Another common reason to consider removal of the adenoid is to prevent ear infections. The adenoid is located right near the auditory (or “Eustacian”) tube, a connection to the middle ear. Some kids with recurrent ear infections are being re-infected by bacteria that hide on the knobby surface of the adenoid. The large adenoid may also at times physically clog up that auditory tube, preventing drainage of mucus from the middle ear—and that further increases the risk of infection. Removal of the adenoid does lead to fewer ear infections, and should be considered especially in children who’ve already tried more-conservative measures.

A little more controversial is the role of the adenoids in recurring sinus infections. Again, the knobby tissue itself may be chronically infected, which might serve as a “hiding place” for bacteria, allowing them to sneak back into the sinuses even after an infection is successfully treated. There’s also some evidence that chronic inflammation of the adenoid might lead to swelling and inflammation of the sinuses, which prevents good drainage and further contributes to infection. Studies of the effect of removing adenoids from children with recurrent sinusitis haven’t been super-impressive, but the procedure does seem to help at least some children. Recurring sinusitis can be a complex problem, and I don’t think there is a one-size-fits-all approach. Adenoid evaluation and removal is probably a good option in some cases.
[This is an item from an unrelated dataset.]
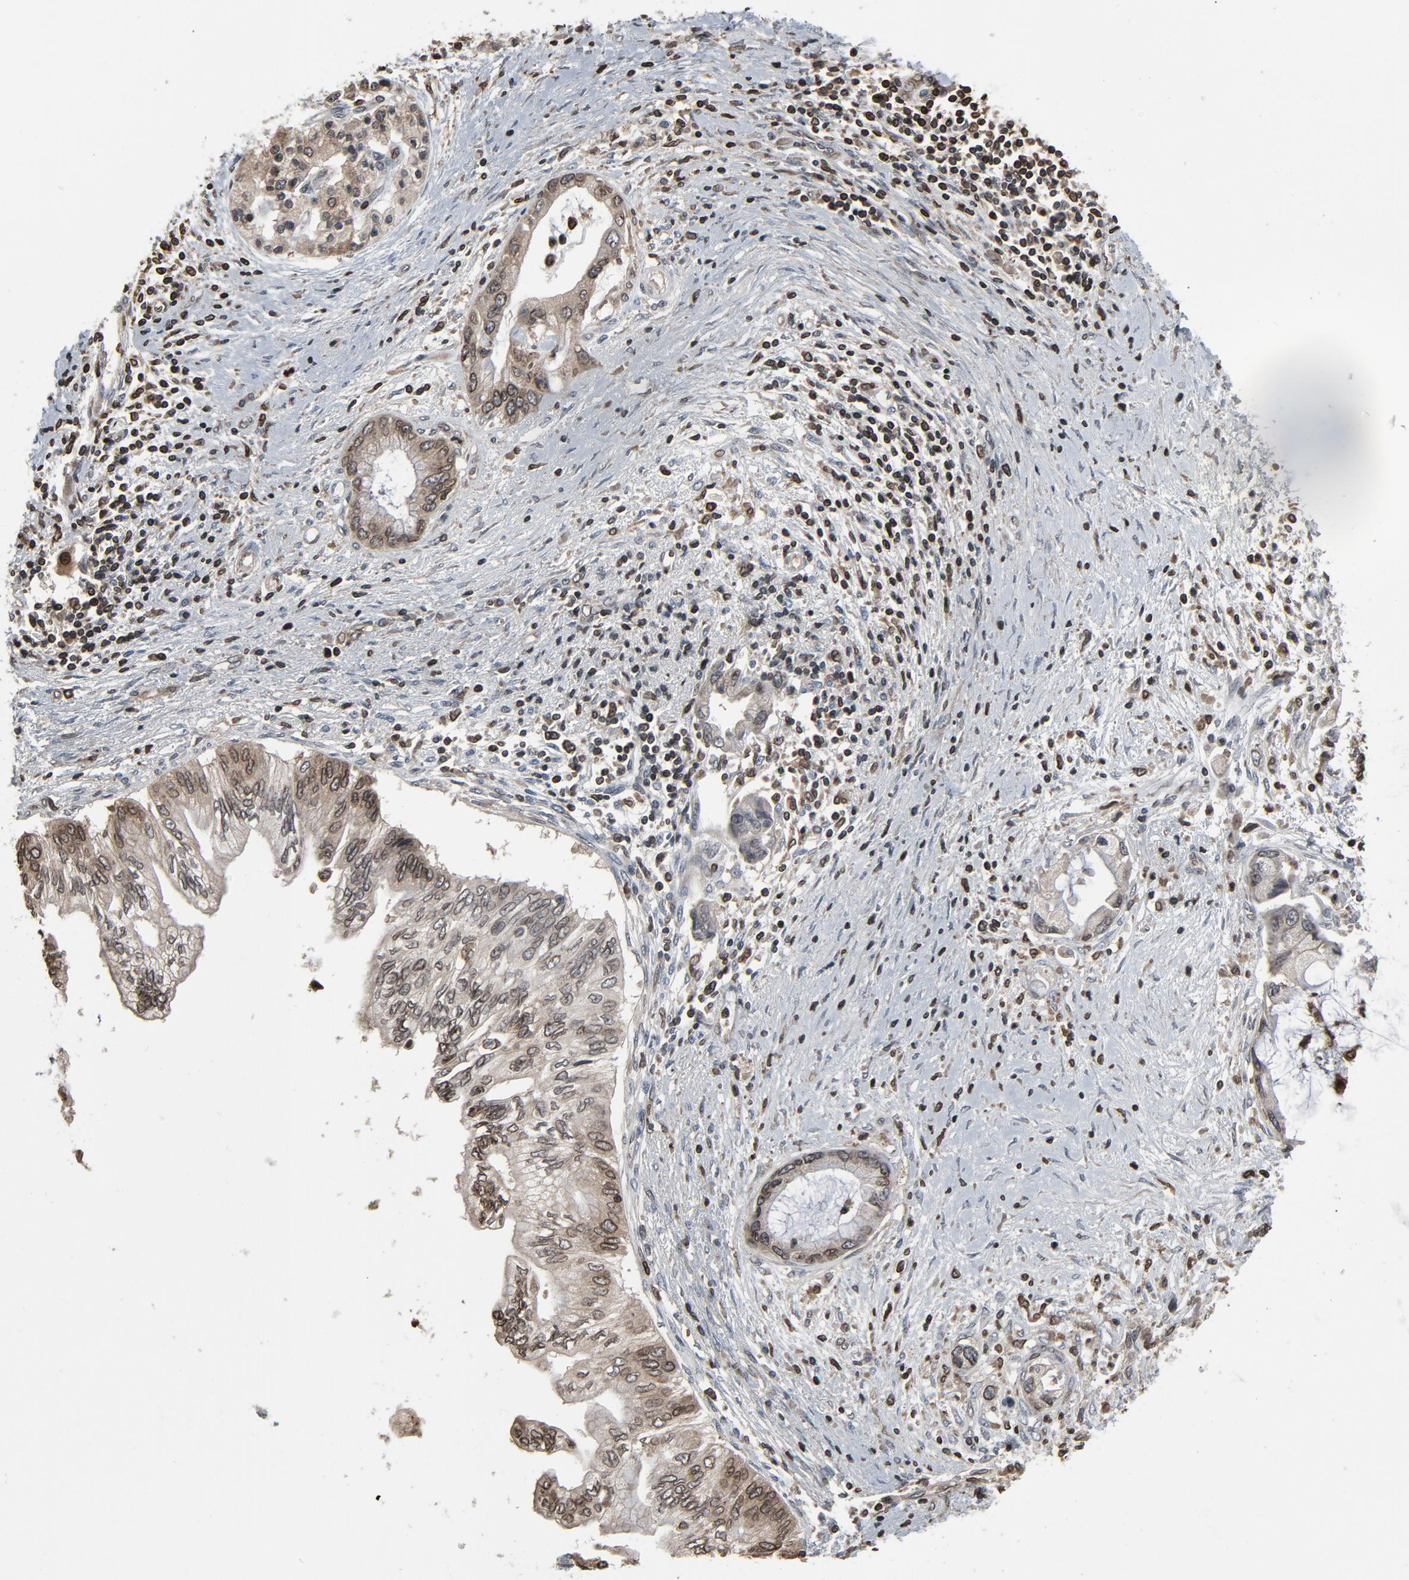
{"staining": {"intensity": "weak", "quantity": "25%-75%", "location": "cytoplasmic/membranous,nuclear"}, "tissue": "pancreatic cancer", "cell_type": "Tumor cells", "image_type": "cancer", "snomed": [{"axis": "morphology", "description": "Adenocarcinoma, NOS"}, {"axis": "topography", "description": "Pancreas"}], "caption": "Protein expression analysis of pancreatic cancer (adenocarcinoma) shows weak cytoplasmic/membranous and nuclear expression in about 25%-75% of tumor cells.", "gene": "UBE2D1", "patient": {"sex": "female", "age": 59}}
If surgical removal is needed, it’s a pretty straightforward procedure with a short recovery in children. Sometimes removal of the adenoids is combined with tonsillectomy and maybe ear tubes as well, sort of an ENT trifecta. Work with your ENT to decide on the best approach to your child’s situation, and feel free to ask for a discount—especially if you already took the trouble to reach back there yourself. I said I was kidding!

Thanks to ace ENT Julie Zweig, MD of Northeast Atlanta ENT in Johns Creek and Lawrenceville for her help reviewing this article.

 

EDIT (12/16/2013): When reviewing this article, I don’t think I did a good job explaining that there are risks to adenoid surgery (as with any surgery.) Though the procedure is, as I said, “pretty straightforward with a short recovery”, there is a small but real risk of complications. The rate of complications is much higher when adenoidectomy is combined with removal of the tonsils.